→ **Passage provided**
>>
John B. Peralta, Truckman - November 11, 1893 (#34)
Badge No. 44
Appointed, June 17, 1888
Hook & Ladder Co. No. 3 - 1421 Market Street
WISCONSIN AND CALIFORNIA FURNITURE COMPANIES FIRE – 520 KING ST.
Box 182 - N. E. corner Sixth & Townsend – 12:15 A.M.
SECOND ALARM – 1:55 A. M.
John Peralta, of Truck 3, was killed in the performance of his duty at the fire of the Wisconsin and California Furniture Companies, Nos. 520-524 King street, between Seventh and Eighth streets; being overcome by heat and smoke, became unconscious and was burned to death.
Fire loss, $117,000.
Mrs. Susie Peralta, widow of John B. Peralta member of Truck Company No. 3, Pensioned March 9. 1906. Effective March 1, 1906
DESTRUCTION OF A FURNITURE FACTORY.
NONE OF THE STOCK SAVED.
King Street the Scene of an Early Morning Conflagration —The Loss About $20,000.
1983 November 11
The alarm from box 182 at 12:15 o'clock this morning was for a fire in the building 524 King street, between Seventh and Eighth, occupied by the Wisconsin Furniture Company and the California Furniture Company, their combined stocks being valued at $18,000, on which the insurance was $12,000.
The fire, which is supposed to have started from burning oil in the lower part of the building, rapidly spread and the entire structure was soon in flames.
<<
→ **Brief 1**
What badge number does the John B. Peralta text give for him?
→ **Brief 2**
Extract the exact wording of the John B. Peralta text from "Fire loss, $117,000." up to and including "A FURNITURE FACTORY.".
→ **Brief 3**
Write what comes next in the John B. Peralta text, starting after its final sentence.

→ **Exercise data**
>>
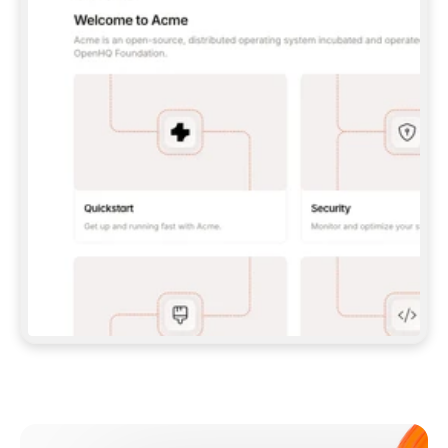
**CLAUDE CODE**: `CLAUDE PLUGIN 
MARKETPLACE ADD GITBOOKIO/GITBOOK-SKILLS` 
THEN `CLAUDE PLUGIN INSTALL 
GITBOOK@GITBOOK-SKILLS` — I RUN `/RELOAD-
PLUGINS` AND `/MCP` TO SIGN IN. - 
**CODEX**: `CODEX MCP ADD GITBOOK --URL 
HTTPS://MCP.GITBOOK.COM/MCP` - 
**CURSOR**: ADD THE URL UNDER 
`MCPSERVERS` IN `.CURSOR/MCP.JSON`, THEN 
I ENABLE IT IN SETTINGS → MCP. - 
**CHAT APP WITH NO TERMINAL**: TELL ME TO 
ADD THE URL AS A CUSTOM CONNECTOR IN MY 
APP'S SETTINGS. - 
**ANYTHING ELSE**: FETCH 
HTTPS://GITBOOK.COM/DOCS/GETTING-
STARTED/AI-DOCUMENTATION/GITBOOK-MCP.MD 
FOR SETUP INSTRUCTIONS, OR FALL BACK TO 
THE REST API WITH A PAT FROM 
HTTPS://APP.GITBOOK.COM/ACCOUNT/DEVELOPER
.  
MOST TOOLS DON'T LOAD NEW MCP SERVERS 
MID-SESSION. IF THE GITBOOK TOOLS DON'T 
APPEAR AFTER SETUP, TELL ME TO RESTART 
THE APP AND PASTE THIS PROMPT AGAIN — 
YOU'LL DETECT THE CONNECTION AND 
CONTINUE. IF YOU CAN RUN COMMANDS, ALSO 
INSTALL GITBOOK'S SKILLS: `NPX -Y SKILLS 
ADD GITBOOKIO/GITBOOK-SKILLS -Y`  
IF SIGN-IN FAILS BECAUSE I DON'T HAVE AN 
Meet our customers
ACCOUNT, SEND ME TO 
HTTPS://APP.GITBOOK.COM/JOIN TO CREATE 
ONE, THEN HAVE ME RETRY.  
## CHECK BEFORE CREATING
<<
>>
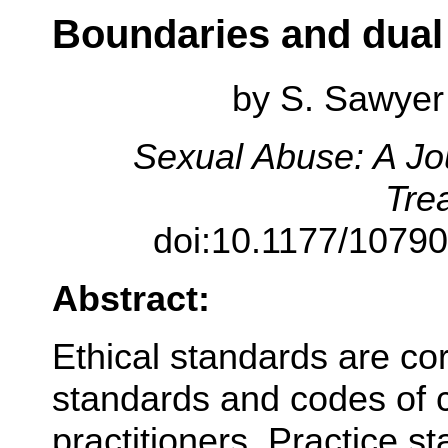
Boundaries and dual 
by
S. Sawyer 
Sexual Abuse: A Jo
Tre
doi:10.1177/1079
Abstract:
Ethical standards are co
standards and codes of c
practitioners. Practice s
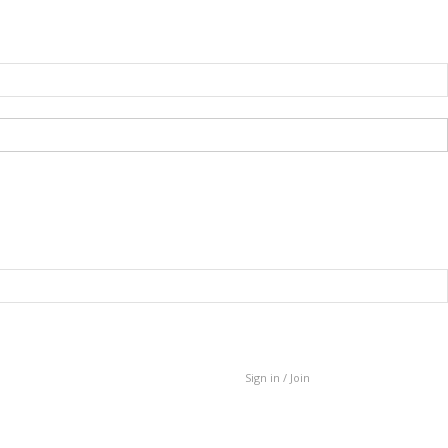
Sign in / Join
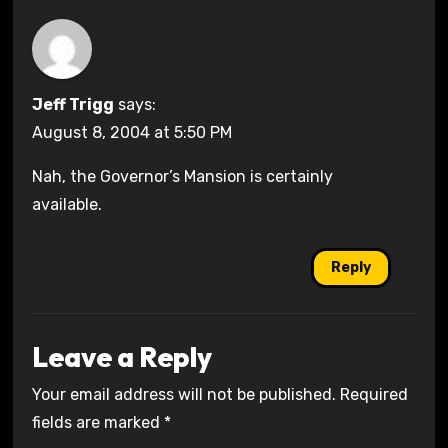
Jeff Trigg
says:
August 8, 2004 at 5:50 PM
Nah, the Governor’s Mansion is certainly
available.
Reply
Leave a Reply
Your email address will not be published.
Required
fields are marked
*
<<
→ **Your response 1**
Badge No. 44

→ **Your response 2**
Fire loss, $117,000.
Mrs. Susie Peralta, widow of John B. Peralta member of Truck Company No. 3, Pensioned March 9. 1906. Effective March 1, 1906
DESTRUCTION OF A FURNITURE FACTORY.

→ **Your response 3**
At 1:30 o'clock the fire seemed to be under control, but a few moments later flames burst out from the roof and Chief Sullivan, at 1:55, ordered a second alarm turned in.
It was then seen that the building, which was a two story and basement frame structure, would prove a total loss.
As it stood alone, however, there appeared to be no danger of the fire communicating to the neighboring buildings unless through the agency of flying sparks.
Soon after 2 o'clock there was a terrific crash and one of the walls fell. The cry at once went up that several men belonging to engine companies 4. 9 and 10 had been buried under the blazing timbers. The alarming report proved unfounded, the men having got to places of safety in time. Several of them, however, received slight injuries.
Frank McLaughlin of truck 1 was taken to the Receiving Hospital to have his left foot treated, it having been pierced by a rusty nail.
Source: San Francisco Call, Volume 74, Number 164, 11 November 1893 — DISASTROUS FIRE. [ARTICLE]
HE WAS CREMATED
HORRIBLE DEATH OF JOHN PERALTA.
HE LEFT WIDOW AND CHILD.
Burned to a Crisp in the King-Street Fire.
The Owners' Heavy Losses.
Aftermath of a Costly Conflagration. Damage Placed at $100,000. A Firm's Luck.
1893 November 12
The body of John Peralta, a fireman of No. 3 Truck Company, stationed on Market street, between Tenth and Eleventh, lies on a slab in the Morgue. He
was a brave fellow, who risked and lost his life at the fire on King street yesterday morning.
The alarm was rung in from box 182 at 12:15 o'clock. There had been a slight blaze, it is said, in the large frame building owned by the Wisconsin Furniture Company, on King street, early in the evening. When the flames broke out in the morning they are said to have started from a shed adjoining the warehouse, filled with oil, and owned by the California. Furniture Company, which occupied one floor of the burned structure.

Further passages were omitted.